From the entries below, extract every line that contains the string "exceed", and copy each such line in full.

**Supplied data:**
======

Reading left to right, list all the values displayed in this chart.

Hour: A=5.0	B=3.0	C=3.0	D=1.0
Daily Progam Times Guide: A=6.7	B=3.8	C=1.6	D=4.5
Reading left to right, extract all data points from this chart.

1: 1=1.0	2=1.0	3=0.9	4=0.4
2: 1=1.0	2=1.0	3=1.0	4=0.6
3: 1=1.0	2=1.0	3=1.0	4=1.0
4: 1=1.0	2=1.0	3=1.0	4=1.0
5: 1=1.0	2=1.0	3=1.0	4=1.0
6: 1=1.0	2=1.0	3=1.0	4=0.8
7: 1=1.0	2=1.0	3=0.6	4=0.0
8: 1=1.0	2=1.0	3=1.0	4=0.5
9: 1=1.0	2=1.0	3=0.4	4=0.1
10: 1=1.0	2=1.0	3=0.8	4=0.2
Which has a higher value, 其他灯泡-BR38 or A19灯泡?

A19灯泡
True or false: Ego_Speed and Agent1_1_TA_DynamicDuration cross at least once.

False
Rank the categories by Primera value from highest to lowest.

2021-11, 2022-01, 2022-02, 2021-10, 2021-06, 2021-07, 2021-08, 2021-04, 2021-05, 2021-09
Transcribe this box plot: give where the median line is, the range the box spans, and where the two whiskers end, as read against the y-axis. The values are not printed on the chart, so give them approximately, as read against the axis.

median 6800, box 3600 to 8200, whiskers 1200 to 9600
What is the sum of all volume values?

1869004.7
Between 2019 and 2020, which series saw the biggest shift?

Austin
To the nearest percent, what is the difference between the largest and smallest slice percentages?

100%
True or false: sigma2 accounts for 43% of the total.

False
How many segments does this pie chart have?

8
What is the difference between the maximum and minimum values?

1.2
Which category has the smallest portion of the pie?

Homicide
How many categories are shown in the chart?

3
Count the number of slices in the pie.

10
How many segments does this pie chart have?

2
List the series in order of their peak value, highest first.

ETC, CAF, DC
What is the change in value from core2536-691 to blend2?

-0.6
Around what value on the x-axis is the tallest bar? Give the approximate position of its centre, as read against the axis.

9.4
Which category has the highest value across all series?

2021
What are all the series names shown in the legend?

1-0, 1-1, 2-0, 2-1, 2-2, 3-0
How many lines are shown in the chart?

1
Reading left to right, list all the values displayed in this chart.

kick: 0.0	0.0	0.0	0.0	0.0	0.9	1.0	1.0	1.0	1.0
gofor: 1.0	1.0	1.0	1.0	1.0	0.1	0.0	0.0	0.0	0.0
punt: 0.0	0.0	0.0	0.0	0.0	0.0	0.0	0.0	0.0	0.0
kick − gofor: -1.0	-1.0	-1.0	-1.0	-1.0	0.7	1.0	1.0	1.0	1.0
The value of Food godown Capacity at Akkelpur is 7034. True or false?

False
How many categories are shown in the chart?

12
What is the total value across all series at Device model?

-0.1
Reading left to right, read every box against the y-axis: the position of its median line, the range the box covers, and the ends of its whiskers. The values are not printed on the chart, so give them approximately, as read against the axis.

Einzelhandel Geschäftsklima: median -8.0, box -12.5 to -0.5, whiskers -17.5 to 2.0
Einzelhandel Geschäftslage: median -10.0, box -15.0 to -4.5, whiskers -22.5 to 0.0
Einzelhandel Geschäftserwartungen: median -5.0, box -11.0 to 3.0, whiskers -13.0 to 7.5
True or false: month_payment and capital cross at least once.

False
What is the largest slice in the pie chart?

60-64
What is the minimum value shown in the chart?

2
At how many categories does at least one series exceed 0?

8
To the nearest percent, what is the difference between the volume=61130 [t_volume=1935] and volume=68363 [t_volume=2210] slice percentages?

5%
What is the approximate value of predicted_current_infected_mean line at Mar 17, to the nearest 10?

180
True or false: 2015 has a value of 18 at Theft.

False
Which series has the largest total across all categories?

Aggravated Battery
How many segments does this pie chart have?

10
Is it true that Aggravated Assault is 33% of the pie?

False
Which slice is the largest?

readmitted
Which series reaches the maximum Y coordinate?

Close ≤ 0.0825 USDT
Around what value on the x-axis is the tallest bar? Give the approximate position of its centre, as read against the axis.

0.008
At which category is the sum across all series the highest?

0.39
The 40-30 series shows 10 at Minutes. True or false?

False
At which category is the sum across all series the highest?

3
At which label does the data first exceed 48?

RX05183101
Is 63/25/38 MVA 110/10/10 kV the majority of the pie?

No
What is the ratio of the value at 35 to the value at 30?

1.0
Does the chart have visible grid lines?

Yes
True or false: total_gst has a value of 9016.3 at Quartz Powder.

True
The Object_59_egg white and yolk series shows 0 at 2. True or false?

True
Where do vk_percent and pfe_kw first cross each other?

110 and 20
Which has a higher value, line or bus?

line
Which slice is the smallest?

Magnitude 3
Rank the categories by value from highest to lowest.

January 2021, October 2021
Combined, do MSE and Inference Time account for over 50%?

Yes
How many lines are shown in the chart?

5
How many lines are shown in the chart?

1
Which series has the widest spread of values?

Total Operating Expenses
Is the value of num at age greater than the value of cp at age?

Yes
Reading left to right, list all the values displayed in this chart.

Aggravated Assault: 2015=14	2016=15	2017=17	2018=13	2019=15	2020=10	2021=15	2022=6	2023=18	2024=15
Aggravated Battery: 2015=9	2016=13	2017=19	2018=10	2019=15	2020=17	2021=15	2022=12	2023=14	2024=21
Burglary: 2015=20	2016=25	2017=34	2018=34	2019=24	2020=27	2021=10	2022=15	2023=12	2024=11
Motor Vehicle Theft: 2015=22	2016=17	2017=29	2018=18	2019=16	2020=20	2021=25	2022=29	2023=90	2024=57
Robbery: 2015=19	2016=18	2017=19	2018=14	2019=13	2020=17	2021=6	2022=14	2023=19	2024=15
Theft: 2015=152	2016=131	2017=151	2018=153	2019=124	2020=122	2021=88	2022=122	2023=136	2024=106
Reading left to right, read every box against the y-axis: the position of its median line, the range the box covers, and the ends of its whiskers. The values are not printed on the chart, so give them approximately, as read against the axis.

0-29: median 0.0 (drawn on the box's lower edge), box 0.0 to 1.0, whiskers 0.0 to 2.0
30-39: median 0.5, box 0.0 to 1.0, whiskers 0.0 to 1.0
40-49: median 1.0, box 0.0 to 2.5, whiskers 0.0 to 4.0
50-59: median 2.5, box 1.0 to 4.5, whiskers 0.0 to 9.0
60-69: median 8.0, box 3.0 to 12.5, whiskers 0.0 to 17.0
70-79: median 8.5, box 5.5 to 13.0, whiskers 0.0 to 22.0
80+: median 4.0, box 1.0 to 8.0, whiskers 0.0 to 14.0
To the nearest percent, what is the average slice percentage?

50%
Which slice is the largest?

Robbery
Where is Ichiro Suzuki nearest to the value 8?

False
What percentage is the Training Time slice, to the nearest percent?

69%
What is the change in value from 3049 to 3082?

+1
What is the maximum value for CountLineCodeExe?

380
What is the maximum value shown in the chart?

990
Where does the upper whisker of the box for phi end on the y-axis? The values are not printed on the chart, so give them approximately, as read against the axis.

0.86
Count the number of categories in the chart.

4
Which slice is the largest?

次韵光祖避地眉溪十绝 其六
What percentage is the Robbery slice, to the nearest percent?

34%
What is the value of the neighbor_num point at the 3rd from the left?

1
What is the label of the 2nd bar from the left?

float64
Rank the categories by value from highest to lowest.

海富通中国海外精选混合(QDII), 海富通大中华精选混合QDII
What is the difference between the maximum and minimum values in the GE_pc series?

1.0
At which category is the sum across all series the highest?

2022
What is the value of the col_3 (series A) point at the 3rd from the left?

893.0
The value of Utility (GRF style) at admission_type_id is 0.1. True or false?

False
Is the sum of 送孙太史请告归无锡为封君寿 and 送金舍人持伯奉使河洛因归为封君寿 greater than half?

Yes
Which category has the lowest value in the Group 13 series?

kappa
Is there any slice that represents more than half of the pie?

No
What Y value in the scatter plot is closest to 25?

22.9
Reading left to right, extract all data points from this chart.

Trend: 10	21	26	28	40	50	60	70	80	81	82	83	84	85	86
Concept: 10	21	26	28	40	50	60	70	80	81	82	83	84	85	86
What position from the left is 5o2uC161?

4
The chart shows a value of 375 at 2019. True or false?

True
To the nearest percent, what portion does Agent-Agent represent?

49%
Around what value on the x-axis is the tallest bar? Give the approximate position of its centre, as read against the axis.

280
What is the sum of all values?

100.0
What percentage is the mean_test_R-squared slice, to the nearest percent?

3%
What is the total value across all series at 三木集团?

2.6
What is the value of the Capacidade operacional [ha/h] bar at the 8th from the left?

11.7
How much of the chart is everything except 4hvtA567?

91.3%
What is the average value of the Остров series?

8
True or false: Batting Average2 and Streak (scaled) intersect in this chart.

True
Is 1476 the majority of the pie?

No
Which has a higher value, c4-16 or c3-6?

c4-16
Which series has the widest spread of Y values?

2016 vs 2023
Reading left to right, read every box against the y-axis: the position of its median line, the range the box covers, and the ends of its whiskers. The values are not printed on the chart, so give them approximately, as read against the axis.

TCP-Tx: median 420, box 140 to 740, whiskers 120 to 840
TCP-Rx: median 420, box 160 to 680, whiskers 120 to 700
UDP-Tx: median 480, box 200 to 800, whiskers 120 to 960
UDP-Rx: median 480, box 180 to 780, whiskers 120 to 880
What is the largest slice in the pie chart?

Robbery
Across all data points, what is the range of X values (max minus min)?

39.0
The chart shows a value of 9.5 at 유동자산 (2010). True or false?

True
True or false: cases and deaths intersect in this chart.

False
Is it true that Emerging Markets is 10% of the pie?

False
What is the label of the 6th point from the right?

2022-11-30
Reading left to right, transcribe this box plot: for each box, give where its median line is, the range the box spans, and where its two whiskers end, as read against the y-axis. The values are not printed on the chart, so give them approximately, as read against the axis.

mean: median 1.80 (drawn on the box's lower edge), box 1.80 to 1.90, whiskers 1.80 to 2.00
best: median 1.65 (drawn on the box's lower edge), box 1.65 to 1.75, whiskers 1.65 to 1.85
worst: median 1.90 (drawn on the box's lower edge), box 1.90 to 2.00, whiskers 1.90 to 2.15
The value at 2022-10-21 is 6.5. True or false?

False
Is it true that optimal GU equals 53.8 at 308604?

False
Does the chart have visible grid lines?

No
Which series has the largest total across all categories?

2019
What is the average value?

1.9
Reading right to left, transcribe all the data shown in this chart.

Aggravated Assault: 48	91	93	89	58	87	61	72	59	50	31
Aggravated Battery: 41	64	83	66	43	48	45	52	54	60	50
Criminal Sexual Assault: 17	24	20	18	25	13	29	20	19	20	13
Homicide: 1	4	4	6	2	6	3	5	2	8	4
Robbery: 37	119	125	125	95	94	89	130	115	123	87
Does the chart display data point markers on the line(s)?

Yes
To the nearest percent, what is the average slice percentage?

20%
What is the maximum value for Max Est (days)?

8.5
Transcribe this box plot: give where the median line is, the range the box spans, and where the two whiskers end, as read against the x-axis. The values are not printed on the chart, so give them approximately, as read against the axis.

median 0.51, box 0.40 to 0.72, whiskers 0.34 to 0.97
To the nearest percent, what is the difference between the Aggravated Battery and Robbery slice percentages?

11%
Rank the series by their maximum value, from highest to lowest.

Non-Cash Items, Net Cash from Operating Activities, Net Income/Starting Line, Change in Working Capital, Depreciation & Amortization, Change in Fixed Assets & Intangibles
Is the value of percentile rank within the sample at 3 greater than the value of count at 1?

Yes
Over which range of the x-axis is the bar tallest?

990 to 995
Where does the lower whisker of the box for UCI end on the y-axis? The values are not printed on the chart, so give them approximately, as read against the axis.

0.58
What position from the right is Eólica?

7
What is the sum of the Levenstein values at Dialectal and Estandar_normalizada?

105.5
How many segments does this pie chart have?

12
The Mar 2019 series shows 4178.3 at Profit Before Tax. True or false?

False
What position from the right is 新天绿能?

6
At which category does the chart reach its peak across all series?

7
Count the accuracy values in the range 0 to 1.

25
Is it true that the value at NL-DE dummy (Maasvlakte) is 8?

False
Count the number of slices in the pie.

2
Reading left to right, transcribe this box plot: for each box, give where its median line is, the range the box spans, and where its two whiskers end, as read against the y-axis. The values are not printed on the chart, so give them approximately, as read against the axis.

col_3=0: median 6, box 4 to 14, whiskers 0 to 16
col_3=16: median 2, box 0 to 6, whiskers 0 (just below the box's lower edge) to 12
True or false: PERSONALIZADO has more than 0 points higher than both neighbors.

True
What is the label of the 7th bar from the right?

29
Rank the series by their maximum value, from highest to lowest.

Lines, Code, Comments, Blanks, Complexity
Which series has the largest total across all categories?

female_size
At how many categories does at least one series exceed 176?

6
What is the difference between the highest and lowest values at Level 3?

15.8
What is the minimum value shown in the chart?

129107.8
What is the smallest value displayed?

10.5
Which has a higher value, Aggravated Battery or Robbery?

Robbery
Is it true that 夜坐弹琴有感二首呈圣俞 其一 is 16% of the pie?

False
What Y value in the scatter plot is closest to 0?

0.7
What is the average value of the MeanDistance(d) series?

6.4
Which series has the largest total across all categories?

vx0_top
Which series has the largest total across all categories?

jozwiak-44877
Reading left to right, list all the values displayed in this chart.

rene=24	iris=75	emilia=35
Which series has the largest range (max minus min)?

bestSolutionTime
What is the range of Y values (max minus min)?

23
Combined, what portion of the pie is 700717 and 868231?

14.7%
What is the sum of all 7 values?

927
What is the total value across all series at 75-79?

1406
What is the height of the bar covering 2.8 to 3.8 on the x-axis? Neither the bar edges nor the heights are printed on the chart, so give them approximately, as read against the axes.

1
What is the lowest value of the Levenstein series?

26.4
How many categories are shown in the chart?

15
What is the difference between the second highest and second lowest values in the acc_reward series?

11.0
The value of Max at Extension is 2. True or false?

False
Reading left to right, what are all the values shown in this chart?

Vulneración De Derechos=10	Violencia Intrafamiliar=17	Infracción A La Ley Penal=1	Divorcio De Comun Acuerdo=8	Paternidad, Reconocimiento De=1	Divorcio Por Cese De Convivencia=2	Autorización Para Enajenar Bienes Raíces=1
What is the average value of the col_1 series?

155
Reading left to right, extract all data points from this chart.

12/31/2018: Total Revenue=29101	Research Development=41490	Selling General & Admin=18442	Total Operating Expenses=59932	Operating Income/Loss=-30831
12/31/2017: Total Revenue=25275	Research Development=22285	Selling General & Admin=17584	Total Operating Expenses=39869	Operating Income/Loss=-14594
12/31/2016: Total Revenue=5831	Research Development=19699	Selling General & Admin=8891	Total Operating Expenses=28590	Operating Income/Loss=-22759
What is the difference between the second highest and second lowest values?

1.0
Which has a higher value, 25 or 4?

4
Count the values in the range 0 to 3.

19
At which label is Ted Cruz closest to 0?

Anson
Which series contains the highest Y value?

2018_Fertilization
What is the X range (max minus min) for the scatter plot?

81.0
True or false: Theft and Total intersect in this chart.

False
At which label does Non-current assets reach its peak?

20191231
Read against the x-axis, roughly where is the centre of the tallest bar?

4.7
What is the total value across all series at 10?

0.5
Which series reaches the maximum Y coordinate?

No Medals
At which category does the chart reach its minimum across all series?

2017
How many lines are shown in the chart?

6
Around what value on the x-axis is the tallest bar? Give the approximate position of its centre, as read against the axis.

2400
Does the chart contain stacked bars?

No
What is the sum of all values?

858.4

======

**Exercise response:**
At how many categories does at least one series exceed 0?
At which label does the data first exceed 48?
At how many categories does at least one series exceed 176?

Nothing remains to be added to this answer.